BANGOR, Maine — A federal judge told a Howland man to sell the gun he illegally brought to a veteran’s outpatient clinic in Lincoln and use the money to pay his $1,000 fine.
Adam James Cherry, 30, admitted Tuesday in U.S. District Court that on July 20, 2012, he walked past five signs warning people not to bring guns into the Veterans Affairs Community Based Outpatient Clinic, then, showed an employee his “newest baby,” a gun in a holster on his right hip.
Staff told Cherry he could not bring a gun into the building or onto the property, according to court documents. Three days later, Cherry returned to the facility. After an officer patted Cherry down, he said the gun was in his car.
The officer went with Cherry to his car and found a Kimber .45-caliber semi-automatic handgun on the front passenger seat under a shirt, according to court documents. It was loaded with sevens rounds of .45-caliber hollow-point bullets.

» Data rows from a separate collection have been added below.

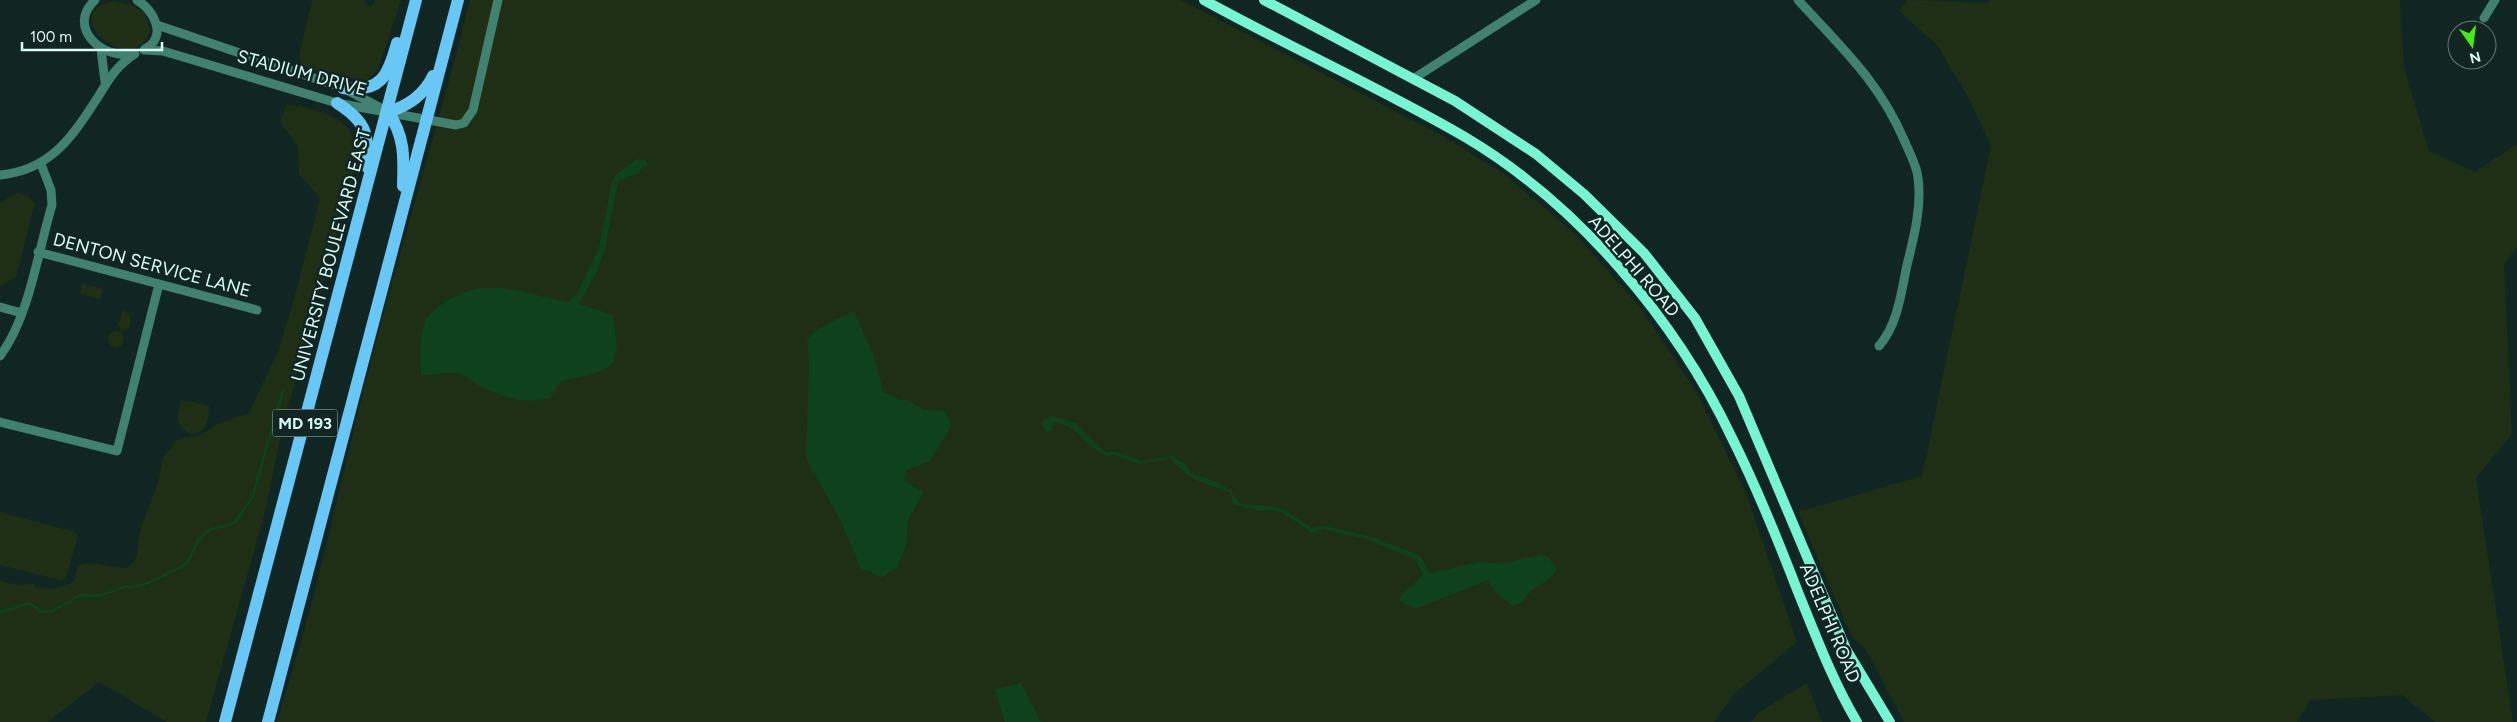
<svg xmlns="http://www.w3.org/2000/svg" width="2517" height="722" viewBox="0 0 2517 722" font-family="Figtree,sans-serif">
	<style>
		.green { fill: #1e2f15 }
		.water { fill: #0e421f }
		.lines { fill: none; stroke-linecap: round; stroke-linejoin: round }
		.stream { stroke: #0e421f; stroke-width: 2.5 }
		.street { stroke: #408170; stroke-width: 9 }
		.secondary { stroke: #77f5d2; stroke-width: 10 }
		.primary { stroke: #68c7f4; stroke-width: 12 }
		.labels { text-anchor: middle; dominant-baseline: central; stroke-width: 5; stroke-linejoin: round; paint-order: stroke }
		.shield { fill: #112623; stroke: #9dbcb7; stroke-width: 1 }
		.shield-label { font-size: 16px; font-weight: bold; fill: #d9fcf6 }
		.street-label { font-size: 18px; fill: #d9fcf6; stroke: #112623 }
	</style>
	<rect width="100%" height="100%" fill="#112623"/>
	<g class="green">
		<path d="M 312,0 L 364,0 L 369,7 L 375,4 L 375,0 L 401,0 L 378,70 L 367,80 L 325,74 L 302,66 L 299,56 Z"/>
		<path d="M 470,0 L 1181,0 L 1443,136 L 1504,174 L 1574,233 L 1639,306 L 1697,393 L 1746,493 L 1797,642 L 1735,693 L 1714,722 L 276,722 C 317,603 340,478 372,357 C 403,237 440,120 470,0 Z"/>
		<path d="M 1907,0 C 1934,0 1961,3 1988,3 L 1991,0 L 2400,0 L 2404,67 L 2429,151 L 2475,172 L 2517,144 L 2517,247 L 2504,265 L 2512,434 L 2476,478 L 2513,722 L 2435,722 L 2402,695 L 2310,700 L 2297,722 L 1904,722 L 1866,650 L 1851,635 L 1798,512 L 1922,476 L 1991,146 L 1969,99 L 1937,45 L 1899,11 Z"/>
		<path d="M 113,1 L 129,4 L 145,13 L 150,30 C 139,81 52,16 113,1 Z"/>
		<path d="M 287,104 L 299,108 L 298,105 C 332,116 352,117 359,156 L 283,426 L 264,516 L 206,722 L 167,722 L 99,682 L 48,722 L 0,722 L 0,581 L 17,585 L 35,584 L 36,588 L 55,589 L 74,582 L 78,565 C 95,559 111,571 129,567 L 136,558 L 141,527 L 157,485 L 163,458 L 178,439 L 201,435 L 217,424 L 249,413 L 278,351 L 293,303 L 320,198 L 299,174 L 298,146 L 280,122 Z"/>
		<path d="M 17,193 L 27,196 L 35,203 L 16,277 L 0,286 L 0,203 Z"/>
		<path d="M 82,283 L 103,289 L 100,299 L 80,294 Z"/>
		<path d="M 125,310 C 132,315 132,322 128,329 L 122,330 L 118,325 L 122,312 Z"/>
		<circle cx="116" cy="339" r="8"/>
		<path d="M 181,400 L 209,406 C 209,420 208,432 192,434 C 174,426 177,417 181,400 Z"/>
		<path d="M 0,512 L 75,532 L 78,536 L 66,578 L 61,580 L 0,565 Z"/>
		<path d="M 1807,683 L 1822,722 L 1751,722 L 1759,712 Z"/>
	</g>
	<g class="water">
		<path d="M 637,159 L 646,161 L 648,166 L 643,167 L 639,173 L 618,181 L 605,249 L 598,269 L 579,304 L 613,315 L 617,348 L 612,364 L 600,372 L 561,381 L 550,398 C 522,405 500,396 476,384 C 471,382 468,377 463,375 C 451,369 434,376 421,375 C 421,359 418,340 424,325 C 426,317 437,307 444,303 C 487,273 523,295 569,302 L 578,292 L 599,247 L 612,181 L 618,173 Z"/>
		<path d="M 854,311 L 875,359 L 883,392 L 900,400 L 907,400 L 924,410 L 945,411 L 951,426 L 930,461 L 907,470 L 904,481 L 924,492 L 908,519 L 906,546 L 897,567 L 881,578 L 870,571 L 861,569 L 841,521 L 806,458 L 809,363 L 807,339 L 821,327 Z"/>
		<path d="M 1051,416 L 1075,423 L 1105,453 L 1117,452 L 1142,461 L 1173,456 L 1186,465 L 1191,473 L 1216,482 L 1231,490 L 1235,498 L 1241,504 L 1272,506 L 1285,510 L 1311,528 L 1328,526 L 1378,539 L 1420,556 L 1430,573 L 1481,562 L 1499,564 L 1540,555 L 1548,557 L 1557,569 C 1547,586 1530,586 1523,602 L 1513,606 L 1496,593 L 1488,580 L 1417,608 L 1406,605 L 1399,599 C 1405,588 1419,583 1423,573 L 1414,559 L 1364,538 C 1357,537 1331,532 1325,529 L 1311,532 L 1283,513 L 1271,510 L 1258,510 L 1233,504 L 1230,492 C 1201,483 1191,481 1170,458 L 1140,464 L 1115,455 L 1107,456 C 1086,448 1077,424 1054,422 L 1051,426 L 1053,431 L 1047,431 L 1042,425 L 1042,421 Z"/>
		<path d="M 1021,683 L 1041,722 L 1005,722 L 995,690 Z"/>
	</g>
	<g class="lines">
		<path class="stream" d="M 0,612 L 29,603 L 42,612 L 53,611 L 81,595 L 98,596 L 124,587 L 144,585 L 183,566 L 188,562 L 198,540 L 210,529 L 225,527 L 236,521 L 252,498 L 283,391"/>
		<g class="street">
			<path d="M 95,0 C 66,27 102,60 133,54"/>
			<path d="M 137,0 C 154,10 168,37 145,49"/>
			<path d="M 1798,0 C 1842,48 1879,81 1905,142 C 1910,154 1917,166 1918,178 C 1922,206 1914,237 1907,265 C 1901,293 1898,324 1879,346"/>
			<path d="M 2484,18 L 2495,0"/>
			<path d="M 157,25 L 343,88 L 379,107"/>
			<path d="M 101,49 L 105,82"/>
			<path d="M 144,50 L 163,51 L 337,103 L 456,125 L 464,123 L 473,110 L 498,0"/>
			<path d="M 1413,79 L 1536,0"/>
			<path d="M 0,175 C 51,170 72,137 98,97 C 109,79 117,65 135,54"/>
			<path d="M 38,252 L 257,310"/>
			<path d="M 0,307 L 22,313"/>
			<path d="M 0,356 C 29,318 38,251 52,205 L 51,190 L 41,164"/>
			<path d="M 0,422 L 117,451 L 159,284"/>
		</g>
		<g class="secondary">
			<path d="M 1204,0 C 1289,47 1381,88 1465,137 C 1578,204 1676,320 1732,438 C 1757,488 1778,540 1798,592 C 1816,636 1833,682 1857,722"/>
			<path d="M 1264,0 L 1455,101 L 1536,154 L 1584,194 L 1644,253 L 1695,318 L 1739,396 L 1846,649 L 1890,722"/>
		</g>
		<g class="primary">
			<path d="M 343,88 C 381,93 388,76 397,43"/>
			<path d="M 337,103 C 367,122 368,133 367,167"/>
			<path d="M 388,112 C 405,136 404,158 403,186"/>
			<path d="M 388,112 C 408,106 424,95 433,76"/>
			<path d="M 225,722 L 416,0"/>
			<path d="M 268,722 L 458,0"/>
		</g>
	</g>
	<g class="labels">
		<rect class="shield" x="272.5" y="409.5" width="65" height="27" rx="4"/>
		<g class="shield-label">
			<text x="305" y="423">MD 193</text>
		</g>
		<g class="street-label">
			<text transform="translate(302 73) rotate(15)">STADIUM DRIVE</text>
			<text transform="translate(331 255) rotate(-75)">UNIVERSITY BOULEVARD EAST</text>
			<text transform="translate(152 265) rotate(15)">DENTON SERVICE LANE</text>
			<text transform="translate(1634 266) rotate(49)">ADELPHI ROAD</text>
			<text transform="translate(1830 623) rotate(67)">ADELPHI ROAD</text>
		</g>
	</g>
	<g transform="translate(2472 45) rotate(166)"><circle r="24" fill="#112623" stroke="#617c77"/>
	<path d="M0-4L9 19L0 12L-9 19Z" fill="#40ee14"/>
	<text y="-8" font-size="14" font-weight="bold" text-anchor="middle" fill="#d9fcf6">N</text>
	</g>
	<path d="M22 42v8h140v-8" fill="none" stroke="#d9fcf6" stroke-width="2.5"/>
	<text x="30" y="42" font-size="15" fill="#d9fcf6" stroke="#112623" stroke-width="4" paint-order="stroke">100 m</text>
</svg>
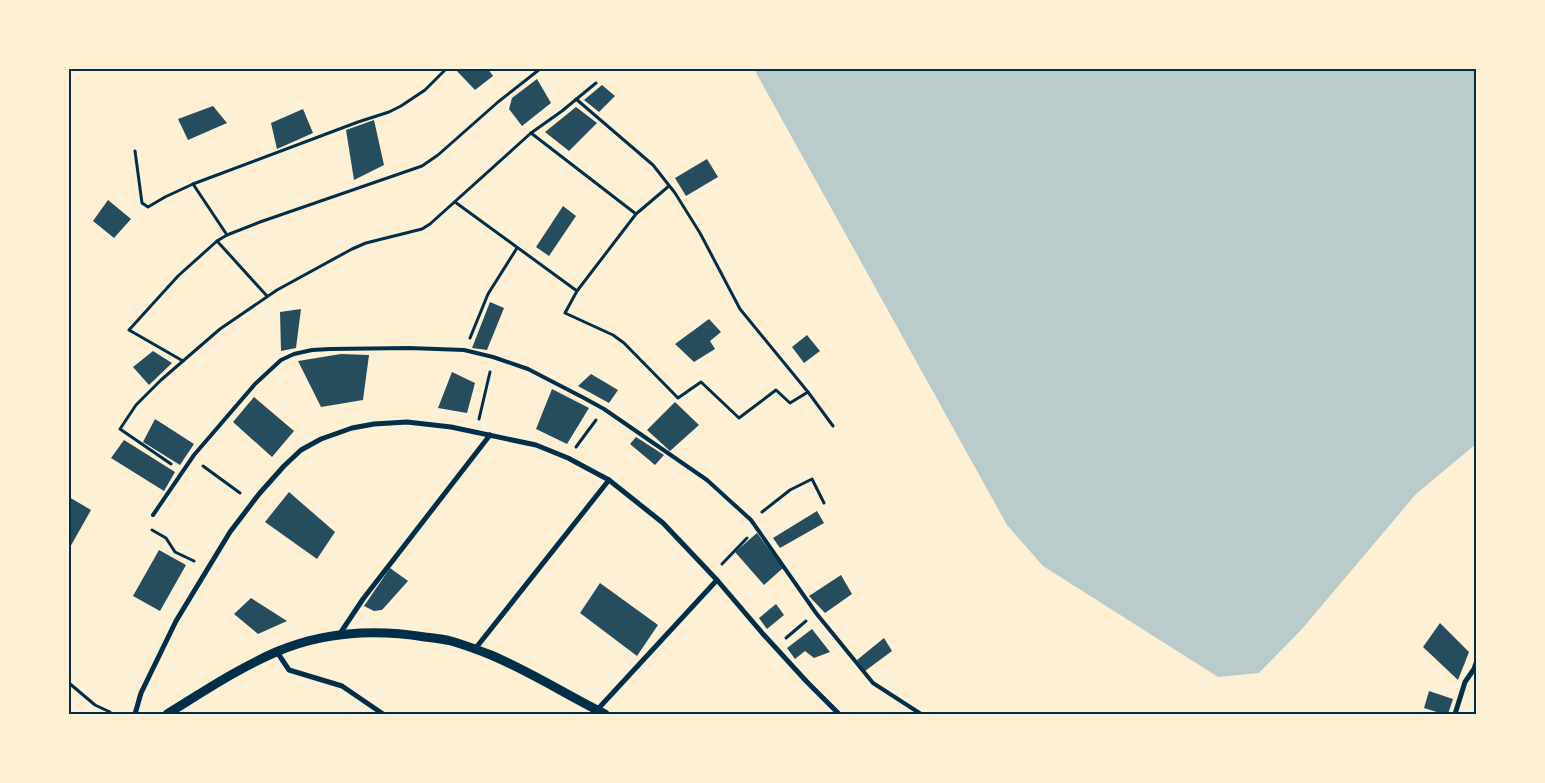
<svg xmlns="http://www.w3.org/2000/svg" width="1545" height="783" viewBox="0 0 1545 783" font-family="'Work Sans',sans-serif">
<style>
.green{fill:#b9caca}
.building{fill:#264d5e}
.lines{fill:none;stroke-linecap:round;stroke-linejoin:round}
.path{stroke:#003049;stroke-width:3}
.service{stroke:#003049;stroke-width:4}
.minor{stroke:#003049;stroke-width:5}
.tertiary{stroke:#003049;stroke-width:9}
.neatline{fill:none;stroke:#003049;stroke-width:2}
</style>
<rect width="100%" height="100%" fill="#fdf0d5"/>
<polygon class="green" points="754,69 1476,69 1476,444 1416,494 1302,629 1259,673 1218,677 1043,566 1007,525"/>
<g class="building">
<polygon points="455,69 488,69 493,76 475,90"/>
<polygon points="537,79 551,103 522,126 509,109 512,98"/>
<polygon points="602,85 615,96 599,112 584,100"/>
<polygon points="213,106 227,123 188,140 178,119"/>
<polygon points="576,107 597,123 569,151 545,132"/>
<polygon points="303,109 313,133 277,149 271,123"/>
<polygon points="374,120 384,165 354,180 346,130"/>
<polygon points="707,159 718,177 686,196 675,178"/>
<polygon points="108,200 131,219 114,238 93,221"/>
<polygon points="563,206 576,216 549,256 536,247"/>
<polygon points="490,302 504,308 487,350 472,348"/>
<polygon points="301,309 296,348 281,351 280,312"/>
<polygon points="709,319 721,332 710,341 715,349 694,362 675,344"/>
<polygon points="807,335 820,351 804,363 792,347"/>
<polygon points="153,351 172,363 149,385 133,367"/>
<polygon points="341,354 369,355 363,400 321,407 298,361"/>
<polygon points="452,372 475,383 467,413 438,408"/>
<polygon points="591,374 618,390 609,403 578,386"/>
<polygon points="552,389 589,408 567,444 536,429"/>
<polygon points="254,397 294,431 272,457 233,422"/>
<polygon points="675,402 699,425 670,451 647,430"/>
<polygon points="155,419 194,444 180,465 143,442"/>
<polygon points="636,437 664,455 655,465 630,444"/>
<polygon points="124,440 175,472 164,491 111,458"/>
<polygon points="289,492 335,532 317,559 265,522"/>
<polygon points="69,497 91,510 69,549"/>
<polygon points="817,511 824,523 780,548 773,538"/>
<polygon points="757,533 783,568 764,585 735,552"/>
<polygon points="159,550 186,565 160,611 133,596"/>
<polygon points="390,568 408,581 382,610 374,611 364,606"/>
<polygon points="841,575 852,594 825,613 809,596"/>
<polygon points="600,583 658,625 637,656 580,613"/>
<polygon points="251,598 287,621 258,634 234,614"/>
<polygon points="776,604 784,615 767,629 759,618"/>
<polygon points="1440,623 1469,652 1458,680 1423,647"/>
<polygon points="812,629 830,652 814,658 805,651 795,659 787,648"/>
<polygon points="884,638 892,651 865,671 857,660"/>
<polygon points="1429,691 1453,699 1448,714 1443,714 1424,708"/>
</g>
<g class="lines">
<g class="path">
<polyline points="576,99 653,165 675,193 700,233 740,309 808,392 833,426"/>
<polyline points="531,133 636,214"/>
<polyline points="135,151 142,203 148,207 165,197 193,184 358,122 389,112 401,106 425,90 446,69"/>
<polyline points="193,184 227,235"/>
<polyline points="455,202 577,291 565,313 613,335 624,343 678,398 701,382 739,418 776,390 790,403 808,392"/>
<polyline points="217,241 267,296"/>
<polyline points="577,291 636,214 669,186"/>
<polyline points="470,338 488,294 517,248"/>
<polyline points="183,361 129,330 178,276 217,241 227,235 260,222 422,166 438,155 498,102 540,69"/>
<polyline points="479,419 490,372"/>
<polyline points="576,447 596,420"/>
<polyline points="171,464 120,429 136,405 161,380 220,329 277,290 352,249 366,243 422,229 430,224 531,133 562,111 596,83"/>
<polyline points="203,466 240,493"/>
<polyline points="762,512 790,490 812,479 824,503"/>
<polyline points="152,530 166,538 175,552 194,561"/>
<polyline points="722,564 747,538"/>
<polyline points="786,638 806,621"/>
<polyline points="69,683 95,705 110,712 109,714"/>
</g>
<polyline class="service" points="153,515 194,455 255,384 281,360 294,354 312,350 330,349 409,348 464,350 493,357 528,369 584,398 604,409 707,480 751,520 816,613 873,683 921,714"/>
<g class="minor">
<polyline points="339,635 363,599 490,435"/>
<polyline points="475,649 609,480"/>
<polyline points="277,652 289,670 342,686 383,714"/>
<polyline points="597,710 717,580"/>
<polyline points="135,714 141,693 176,621 230,532 259,494 284,466 301,450 321,439 352,428 374,424 407,422 451,427 536,445 568,458 609,480 663,523 717,580 763,634 807,682 839,714"/>
<polyline points="1455,714 1465,682 1474,669 1476,663"/>
</g>
<path class="tertiary" d="M167,714c36,-22 70,-45 109,-62 47,-20 99,-23 149,-15 9,1 18,2 26,4 14,4 27,9 40,14 40,17 76,40 114,59"/>
</g>
<rect width="1545" height="783" fill="none" stroke="#fdf0d5" stroke-width="140"/>
<rect x="70" y="70" width="1405" height="643" class="neatline"/>
</svg>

Cherry pleaded guilty Tuesday to one count of carrying a firearm on Veterans Administration property in connection with the incident. A second count concerning his showing the gun to a staff person was dismissed in a plea agreement with prosecutors.
U.S. Magistrate Judge Margaret Kravchuk accepted the plea agreement but rejected Cherry’s plan to pay $50 a month toward the $1,000 fine.
Legally, Kravchuk cannot order Cherry to sell the gun, which is being held in Augusta at police headquarters of the Veterans Affairs, to pay the fine.
Cherry has three children and receives veterans disability benefits and has a limited ability to pay the fine, the judge said.
“The gun is his only asset,” Kravchuk said.
She set Aug. 30 as the date the fine is due. Kravchuk also said that if the gun were sold for less than $1,000, she would give him more time to pay the balance.
“But I expect a sizable payment by Aug. 30,” Kravchuk told Cherry.
Cherry did not say whether or not he would sell the gun before leaving the courthouse.